6. Cache invalidation strategy

invalidation: {
  paths: "all",
  wait: false,
},

paths: "all" invalidates the entire CloudFront distribution on every deploy. AWS gives you 1,000 invalidation paths per month free; for a solo project or small team that's more than enough. wait: false lets the deploy complete without waiting for invalidation to finish — invalidation can take a few minutes, and making the deploy step block on it adds unnecessary wall time to CI.

For asset cache headers, we use different strategies depending on whether the file has a content hash:

assets: {
  // Unhashed files (favicon.ico, etc.): CDN caches for one day, browsers revalidate
  nonVersionedFilesCacheHeader:
    "public,max-age=0,s-maxage=86400,stale-while-revalidate=8640",
  // Hashed files (_next/static/**): immutable, cached for one year
  versionedFilesCacheHeader:
    "public,max-age=31536000,immutable",
},

Files under _next/static/ get content-addressed filenames from Next.js's build, so they're safe to cache indefinitely. Everything else — favicons, robots.txt, open graph images — uses CDN-level caching while forcing browsers to revalidate on every load.

7. Production-only resources with plain if statements

Some resources only make sense in production. SST v3, being a Pulumi program written in TypeScript, lets you gate resource creation with ordinary control flow:

async run() {
  const stage = $app.stage;

  if (stage === "production") {
    new sst.aws.Cron("MonthlyReportGenerator", {
      schedule: "cron(0 3 1 * ? *)",
      job: { /* ... */ },
    });
  }

  if (stage === "production") {
    new sst.aws.Cron("XPostScheduler", {
      schedule: "cron(*/5 * * * ? *)",
      job: { /* ... */ },
    });
  }
}

This is one of the real advantages of SST v3's Pulumi-based approach compared to Terraform's count or CDK's Condition constructs. There's no DSL to learn, no indirection — it's just TypeScript. Staging environments don't accumulate resources that exist for no reason, and the logic is readable at a glance.
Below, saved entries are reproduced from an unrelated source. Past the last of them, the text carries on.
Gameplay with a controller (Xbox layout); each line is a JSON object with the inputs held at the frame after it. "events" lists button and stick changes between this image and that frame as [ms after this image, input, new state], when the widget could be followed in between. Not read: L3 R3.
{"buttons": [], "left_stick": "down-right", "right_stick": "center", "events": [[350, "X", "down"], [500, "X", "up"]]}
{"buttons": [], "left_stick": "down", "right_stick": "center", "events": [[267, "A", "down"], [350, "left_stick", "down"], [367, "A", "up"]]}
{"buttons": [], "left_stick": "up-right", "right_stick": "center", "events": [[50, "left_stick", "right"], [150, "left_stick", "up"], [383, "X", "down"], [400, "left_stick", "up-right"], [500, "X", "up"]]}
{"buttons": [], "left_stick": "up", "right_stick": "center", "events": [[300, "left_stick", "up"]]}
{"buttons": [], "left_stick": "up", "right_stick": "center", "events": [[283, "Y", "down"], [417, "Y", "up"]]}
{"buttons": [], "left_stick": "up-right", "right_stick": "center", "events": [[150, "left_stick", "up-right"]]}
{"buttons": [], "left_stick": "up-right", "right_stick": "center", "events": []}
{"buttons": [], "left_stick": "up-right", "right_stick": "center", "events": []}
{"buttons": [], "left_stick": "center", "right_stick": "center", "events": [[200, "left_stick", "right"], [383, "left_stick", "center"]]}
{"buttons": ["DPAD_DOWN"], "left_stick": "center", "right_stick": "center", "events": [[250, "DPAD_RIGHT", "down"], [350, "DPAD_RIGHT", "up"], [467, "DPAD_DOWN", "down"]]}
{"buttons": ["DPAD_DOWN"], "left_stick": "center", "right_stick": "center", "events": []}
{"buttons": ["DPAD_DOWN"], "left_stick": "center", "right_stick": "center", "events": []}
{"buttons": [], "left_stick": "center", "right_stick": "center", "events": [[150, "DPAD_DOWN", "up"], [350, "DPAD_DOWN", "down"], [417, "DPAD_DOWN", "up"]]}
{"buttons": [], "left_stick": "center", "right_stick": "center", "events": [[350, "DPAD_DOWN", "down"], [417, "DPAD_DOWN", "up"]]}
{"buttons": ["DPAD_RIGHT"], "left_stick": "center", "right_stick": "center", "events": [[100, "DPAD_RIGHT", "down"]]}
8. Cloudflare DNS automation

SST has native Cloudflare provider support. When you specify sst.cloudflare.dns() as the DNS provider, SST automatically creates the ACM certificate validation records and the CloudFront CNAME in Cloudflare — no manual DNS steps after deployment:

domain: {
  name: "storyie.com",
  aliases: ["*.storyie.com"],
  dns: sst.cloudflare.dns(),
},

One constraint: the Cloudflare record for the domain must be in DNS Only mode (the grey cloud icon), not Proxied (the orange cloud). Running CloudFront through Cloudflare's proxy creates a double-CDN situation that interferes with ACM certificate validation and can cause caching conflicts. Turn off the proxy and let CloudFront handle everything.

Wrapping up

SST v3's move to Pulumi as the underlying engine was the right call. Full TypeScript expressiveness for infrastructure means the staging-vs-production branching, the dynamic cache behavior construction, and the staggered Cron schedules all read as ordinary application code rather than a configuration DSL with limited escape hatches.

The rough edges are real though. Pulumi's Output type is invisible until it bites you — there's no type error that says "this is an Output, use $resolve." CloudFront Function's ES5 runtime has no warning at authoring time; you find out at the edge. The copyFiles gap between local and Lambda environments is exactly the kind of thing that costs an afternoon to diagnose.

Hopefully this list saves someone that time.